▸ Soal Tugas A
Cetak ulang bagian kutipan bacaan dari "Aku gembira karena" sampai "bising anak-anak muda.".
▸ Soal Tugas B
Jawab pertanyaan berikut berdasarkan kutipan bacaan.
(i) Di mana pena si aku menari-nari?
(ii) Tiga nama siapa yang disebut sebagai sosok yang ingin ditiru para penyair?
(iii) Dengan sebutan apa si aku memperkenalkan dirinya kepada mereka yang berjalan di hutan dan lautan?

▸ Kutipan Bacaan
Aku gembira karena penaku menari-nari di tengah pasar, di antara sesaknya transaksi. Fantasiku terbang melayang hingga tak lagi kusadari bahwa aku tengah dikerumuni massa yang menuntut keadilan dan pembebasan. Wahai, kalian pemuja malam dan bayang-bayang, apakah kalian tidakj merasakan keterbatasan ruang antara? Kalian hanya bernyanyi sunyi tapi tak pernah seperti nyanyi sunyi seorang bisu yang justru berkumandang nyalang di saat siang, memilih dicabik-cabik suara bising anak-anak muda.

Wahai, kalian yang memilih berjalan di hutan dan lautan, ini aku datang, sang pengelana siang membawakan yang pahit kau dapatkan, lebih gersang dari kau rasakan, lebih lebur dan hancur dari hembusan angin malam. Kalian yang hidup dalam perbatasan, dalam keresahan, kecemasan dan keterkejutan. Kalian para penyair telah lama terperangkap dalam angan-angan yang membuai menghayutkan. Tanpa kalian sendiri sadari, diri kalian hanya boneka mainan yang senantiasa dikendalikan oleh hasrat ingin seperti al-Hallaj, Nietzsche, dan Chairil, oleh para penari jagat, penari tambang, dan binatang jalang. Tataplah wajah-wajah para penari siang ini, masuklah ke dalam rengkuhan terang, kalian akan merasakan nikmat yang kudapatkan. Siang dan malam teori dan aksi inilah ironi si kembar siam. Keduanya sama sebagai kharisma pembius dan epidemi para pencari kematian.

▸ Data Tersedia
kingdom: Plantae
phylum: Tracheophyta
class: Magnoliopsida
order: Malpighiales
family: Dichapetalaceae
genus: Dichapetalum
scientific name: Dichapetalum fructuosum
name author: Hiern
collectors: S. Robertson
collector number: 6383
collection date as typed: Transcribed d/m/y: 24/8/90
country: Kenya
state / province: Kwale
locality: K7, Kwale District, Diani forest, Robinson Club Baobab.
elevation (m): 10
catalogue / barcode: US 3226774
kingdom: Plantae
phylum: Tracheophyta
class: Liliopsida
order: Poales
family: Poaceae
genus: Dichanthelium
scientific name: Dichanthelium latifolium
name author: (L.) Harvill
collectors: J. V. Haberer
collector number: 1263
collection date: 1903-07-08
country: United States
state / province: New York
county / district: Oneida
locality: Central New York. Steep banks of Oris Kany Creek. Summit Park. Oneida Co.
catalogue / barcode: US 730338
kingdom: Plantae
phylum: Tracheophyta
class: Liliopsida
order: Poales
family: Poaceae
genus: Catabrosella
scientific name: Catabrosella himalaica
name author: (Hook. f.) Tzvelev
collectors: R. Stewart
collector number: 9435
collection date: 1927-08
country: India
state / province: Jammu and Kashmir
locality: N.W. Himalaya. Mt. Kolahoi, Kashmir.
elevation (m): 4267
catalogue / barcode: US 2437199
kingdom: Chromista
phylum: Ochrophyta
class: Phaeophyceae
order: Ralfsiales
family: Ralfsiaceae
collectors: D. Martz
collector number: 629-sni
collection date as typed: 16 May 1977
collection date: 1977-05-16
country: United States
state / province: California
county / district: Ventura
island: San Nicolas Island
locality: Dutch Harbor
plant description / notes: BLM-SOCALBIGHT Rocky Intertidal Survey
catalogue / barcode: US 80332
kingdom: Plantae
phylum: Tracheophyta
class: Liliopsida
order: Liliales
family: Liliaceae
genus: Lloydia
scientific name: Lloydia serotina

▸ Hasil Tugas A
Aku gembira karena penaku menari-nari di tengah pasar, di antara sesaknya transaksi. Fantasiku terbang melayang hingga tak lagi kusadari bahwa aku tengah dikerumuni massa yang menuntut keadilan dan pembebasan. Wahai, kalian pemuja malam dan bayang-bayang, apakah kalian tidakj merasakan keterbatasan ruang antara? Kalian hanya bernyanyi sunyi tapi tak pernah seperti nyanyi sunyi seorang bisu yang justru berkumandang nyalang di saat siang, memilih dicabik-cabik suara bising anak-anak muda.

▸ Hasil Tugas B
(i) Di tengah pasar, di antara sesaknya transaksi.
(ii) Al-Hallaj, Nietzsche, dan Chairil.
(iii) Sang pengelana siang.